*** Input records ***

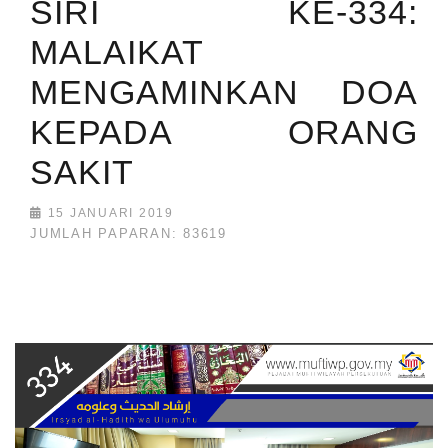
SIRI KE-334:
MALAIKAT
MENGAMINKAN DOA
KEPADA ORANG
SAKIT
15 JANUARI 2019
JUMLAH PAPARAN: 83619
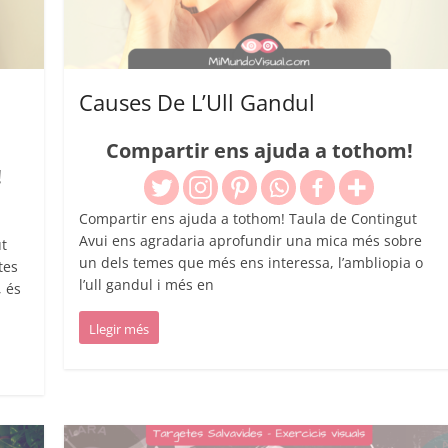
Causes De L’Ull Gandul
Compartir ens ajuda a tothom!
!
Compartir ens ajuda a tothom! Taula de Contingut
Avui ens agradaria aprofundir una mica més sobre
t
un dels temes que més ens interessa, l’ambliopia o
tes
l’ull gandul i més en
, és
Llegir més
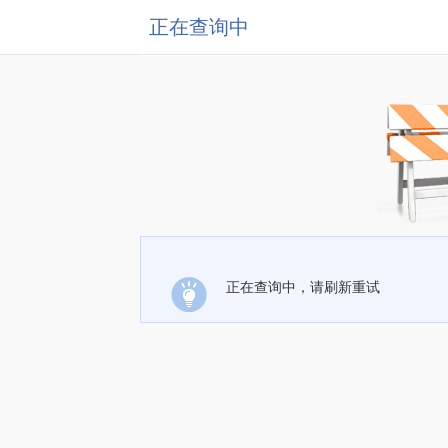
正在查询中
正在查询中，请刷新重试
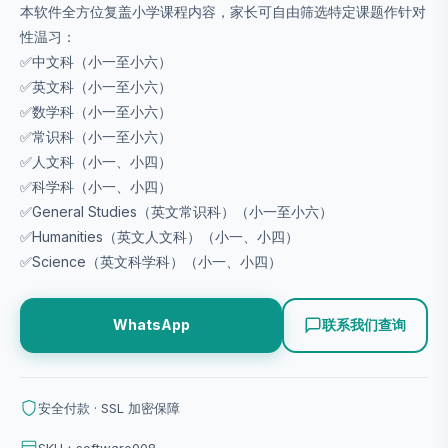
本软件全方位复盖小学课程内容，家长可自由筛选特定课题作针对
性温习：
✅中文科（小一至小六）
✅英文科（小一至小六）
✅数学科（小一至小六）
✅常识科（小一至小六）
✅人文科（小一、小四）
✅科学科（小一、小四）
✅General Studies（英文常识科）（小一至小六）
✅Humanities（英文人文科）（小一、小四）
✅Science（英文科学科）（小一、小四）
联系我们查询
WhatsApp
安全付款 · SSL 加密保障
SKU：software008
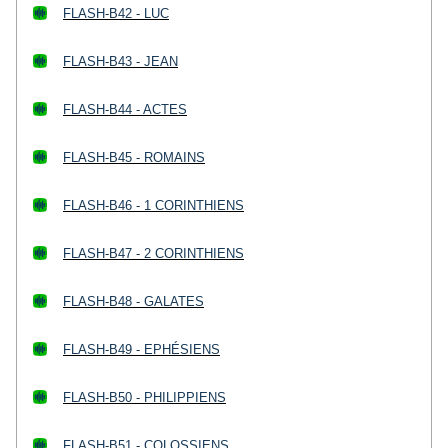
FLASH-B42 - LUC
FLASH-B43 - JEAN
FLASH-B44 - ACTES
FLASH-B45 - ROMAINS
FLASH-B46 - 1 CORINTHIENS
FLASH-B47 - 2 CORINTHIENS
FLASH-B48 - GALATES
FLASH-B49 - EPHÉSIENS
FLASH-B50 - PHILIPPIENS
FLASH-B51 - COLOSSIENS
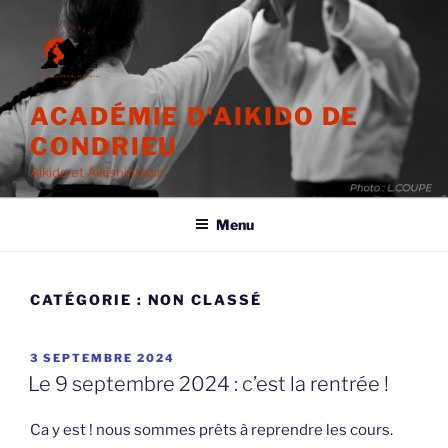
Aller
au
contenu
principal
ACADÉMIE D'AIKIDO DE
CONDRIEU
Aikido et Aikishintaiso
Menu
CATÉGORIE :
NON CLASSÉ
PUBLIÉ
3 SEPTEMBRE 2024
LE
Le 9 septembre 2024 : c’est la rentrée !
Ca y est ! nous sommes prêts à reprendre les cours.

*** End of Input records ***

What the task requires:
Line by line, write out the material exactly, leaving the images out.

Response:
SIRI KE-334:
MALAIKAT
MENGAMINKAN DOA
KEPADA ORANG
SAKIT
15 JANUARI 2019
JUMLAH PAPARAN: 83619
Causes De L’Ull Gandul
Compartir ens ajuda a tothom!
!
Compartir ens ajuda a tothom! Taula de Contingut
Avui ens agradaria aprofundir una mica més sobre
t
un dels temes que més ens interessa, l’ambliopia o
tes
l’ull gandul i més en
, és
Llegir més
正在查询中
正在查询中，请刷新重试
本软件全方位复盖小学课程内容，家长可自由筛选特定课题作针对
性温习：
✅中文科（小一至小六）
✅英文科（小一至小六）
✅数学科（小一至小六）
✅常识科（小一至小六）
✅人文科（小一、小四）
✅科学科（小一、小四）
✅General Studies（英文常识科）（小一至小六）
✅Humanities（英文人文科）（小一、小四）
✅Science（英文科学科）（小一、小四）
联系我们查询
WhatsApp
安全付款 · SSL 加密保障
SKU：software008
FLASH-B42 - LUC
FLASH-B43 - JEAN
FLASH-B44 - ACTES
FLASH-B45 - ROMAINS
FLASH-B46 - 1 CORINTHIENS
FLASH-B47 - 2 CORINTHIENS
FLASH-B48 - GALATES
FLASH-B49 - EPHÉSIENS
FLASH-B50 - PHILIPPIENS
FLASH-B51 - COLOSSIENS
Aller
au
contenu
principal
ACADÉMIE D'AIKIDO DE
CONDRIEU
Aikido et Aikishintaiso
Menu
CATÉGORIE :
NON CLASSÉ
PUBLIÉ
3 SEPTEMBRE 2024
LE
Le 9 septembre 2024 : c’est la rentrée !
Ca y est ! nous sommes prêts à reprendre les cours.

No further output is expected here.